Livre, liberta, libertina, libidinosa. Essa é a voz poética que transita nos poemas de Conceição Rodrigues, em Molhada até os ossos. Entidade, encantada, puta, dona de casa, estudante, cidade, pós-moderna, dama, matadeira, devota, descrente, heroína, pastora, raposa, fatal. Muitas são as mulheres que habitam a voz feminina que desliza pelos versos bem trabalhados e de linguagem cotidiana:
A mulher das sete saias
Abarca em suas barras
O mundo todo e
Todos os homens.
É metafórica
Magnética
Pneumática
A mulher das sete saias
Está nos portos
Postes e bares
Está
Quando quero escutar
Os pássaros pintados
Nas paredes de Hiroxima
É epilética
Concentrada
Esquizofrênica
[...]
Assim se apresenta o primeiro poema do livro que nos causa impacto já desde a capa, ao trazer o desenho do rosto de uma mulher em um envoltório vermelho, assemelhando-se a um véu, ao cabelo ou, ainda, a uma vulva à menstruação.
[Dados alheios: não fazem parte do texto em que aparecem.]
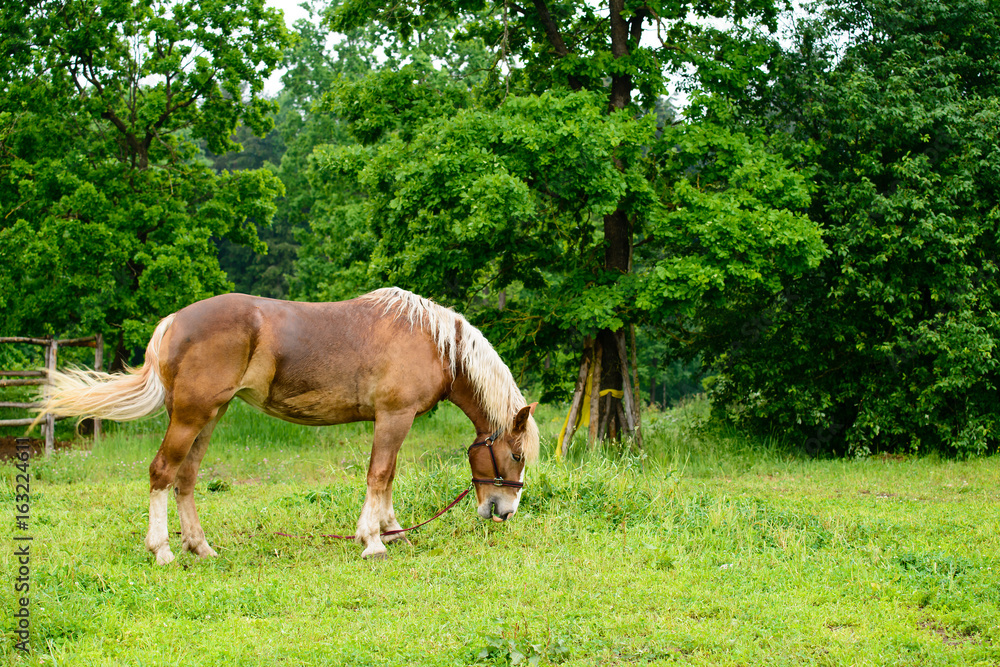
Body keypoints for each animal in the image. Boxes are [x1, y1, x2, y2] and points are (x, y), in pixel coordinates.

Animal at [37, 288, 539, 564]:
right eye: (515, 455)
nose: (504, 511)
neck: (433, 341)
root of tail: (174, 321)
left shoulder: (395, 420)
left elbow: (388, 476)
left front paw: (391, 530)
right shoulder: (393, 417)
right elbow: (379, 475)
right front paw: (374, 540)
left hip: (209, 417)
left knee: (186, 478)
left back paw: (200, 547)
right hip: (191, 416)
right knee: (162, 473)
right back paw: (161, 549)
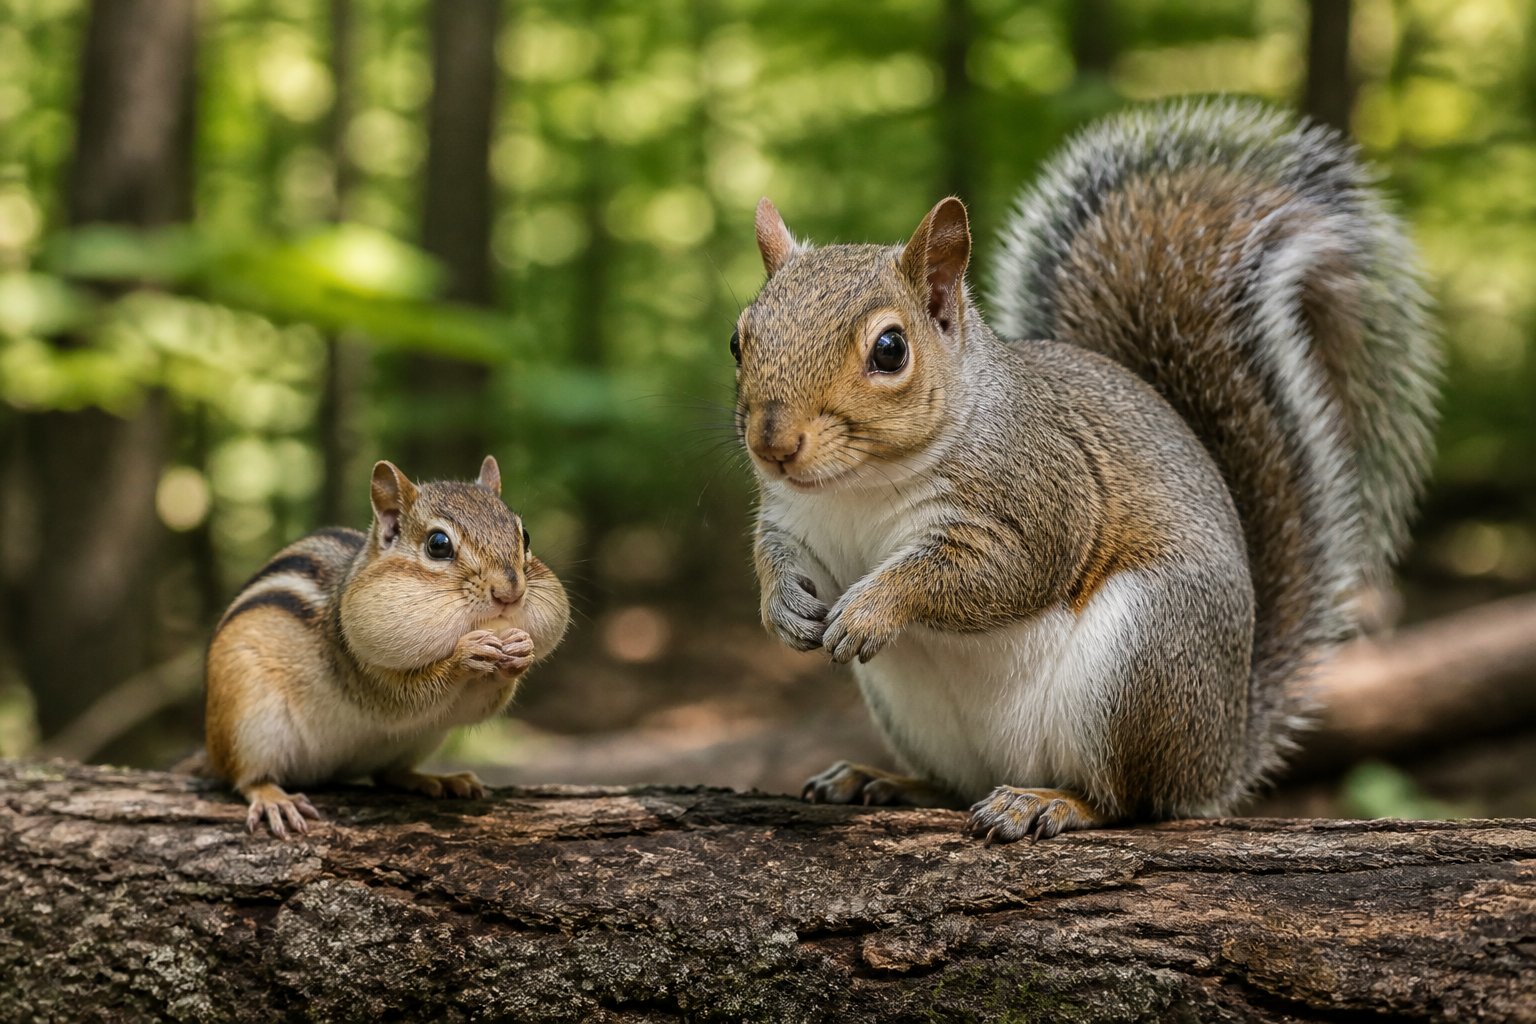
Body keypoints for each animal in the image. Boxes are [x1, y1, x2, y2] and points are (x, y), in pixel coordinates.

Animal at [197, 455, 570, 837]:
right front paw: (464, 656)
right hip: (246, 722)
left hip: (422, 739)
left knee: (389, 774)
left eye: (525, 536)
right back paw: (273, 798)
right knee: (245, 778)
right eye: (438, 544)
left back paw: (437, 779)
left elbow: (474, 706)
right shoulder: (358, 669)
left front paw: (521, 651)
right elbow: (404, 699)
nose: (510, 593)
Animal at [733, 98, 1439, 841]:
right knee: (956, 784)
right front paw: (783, 608)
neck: (858, 489)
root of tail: (1217, 756)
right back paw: (885, 780)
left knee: (1129, 799)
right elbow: (776, 556)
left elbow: (997, 572)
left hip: (1142, 661)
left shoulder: (1041, 493)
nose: (772, 443)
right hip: (916, 712)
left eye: (891, 350)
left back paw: (1047, 801)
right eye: (737, 340)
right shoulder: (794, 519)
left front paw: (875, 606)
Interpretação esta reforçada pela presença de algumas páginas pretas (pelos pubianos?) que se alternam esporadicamente com páginas vermelhas (menstruação?). O vermelho também remete ao sangue derramado por conta do machismo, do feminicídio e das inúmeras violências pelas quais passamos.
Molhada até os ossos é audacioso e traz à tona a fúria guardada nas entranhas de um eu lírico em processo de erupção, de ebulição. Os poemas viscerais revelam o empoderamento feminino configurado no domínio do próprio corpo, no livre arbítrio, na opinião própria, no autoconhecimento, na independência, na ancestralidade, na autonomia, no direito de ser quem/o que a mulher quiser ser.
Seja através de versos brancos, seja através de variadas rimas (ricas, preciosas, opostas, emparelhadas, alternadas), o lirismo flutua na poesia de Conceição Rodrigues. Ademais, vale ressaltar que a poeta faz uso de diversas técnicas a fim de provocar movimento, sonoridade e estímulos sensoriais:
na boca
Ela desoDed
Ecia
Dava dE graç
A
BeijAVA na bo
Ce
Ta boca
Trepavaquandoqueria
comprimia
A uretra no m-e-i-o da ur
ina
E soltava a água devagar
Vagand
O
Ao último esquigchxxxo
Xota Rápido
Ao contrar’
lo
ado
Dona do próprio umbigo, corpo, pensamento, sentimento, da própria língua. Assim é a voz poética de Molhada até o ossos, uma figura feminina multifacetada com uma faca cerrada entre os dentes que dança, levita na beira do abismo, geme. Em meio aos versos há espaço para o amor, mas também para a crítica ao machismo, à hipocrisia e, sobretudo, para o alerta de que o aprisionamento (simbólico ou empírico) do corpo, do desejo, da alma, da fala e dos sonhos transforma a mulher em um Banquete de tapurus.
Conceição Rodrigues nos atira no espesso oceano feminino, onde nos banhamos, mergulhamos, nadamos, nos renovamos, gozamos, flutuamos e saímos molhadas até os ossos.